Given records:
┌────────

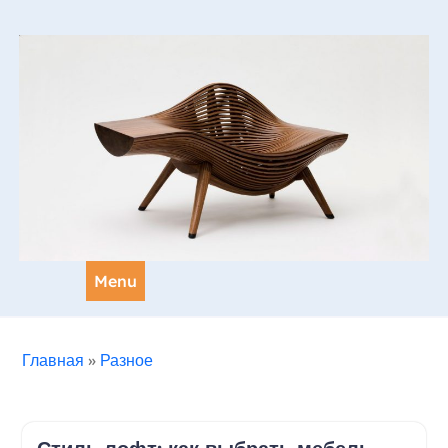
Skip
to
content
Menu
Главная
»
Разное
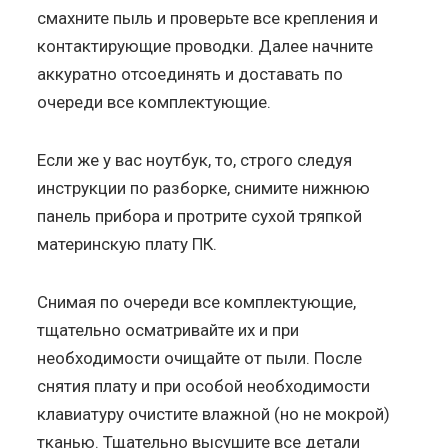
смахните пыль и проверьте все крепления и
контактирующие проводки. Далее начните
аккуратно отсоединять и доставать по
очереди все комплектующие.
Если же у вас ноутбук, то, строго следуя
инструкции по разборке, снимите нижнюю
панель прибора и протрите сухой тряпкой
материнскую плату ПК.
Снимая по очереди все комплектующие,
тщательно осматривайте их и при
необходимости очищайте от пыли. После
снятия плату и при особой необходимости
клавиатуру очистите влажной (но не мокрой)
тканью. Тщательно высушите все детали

└────────

Task directions: Give the data again word for word, without pictures.

Task output:
Skip
to
content
Menu
Главная
»
Разное
смахните пыль и проверьте все крепления и
контактирующие проводки. Далее начните
аккуратно отсоединять и доставать по
очереди все комплектующие.
Если же у вас ноутбук, то, строго следуя
инструкции по разборке, снимите нижнюю
панель прибора и протрите сухой тряпкой
материнскую плату ПК.
Снимая по очереди все комплектующие,
тщательно осматривайте их и при
необходимости очищайте от пыли. После
снятия плату и при особой необходимости
клавиатуру очистите влажной (но не мокрой)
тканью. Тщательно высушите все детали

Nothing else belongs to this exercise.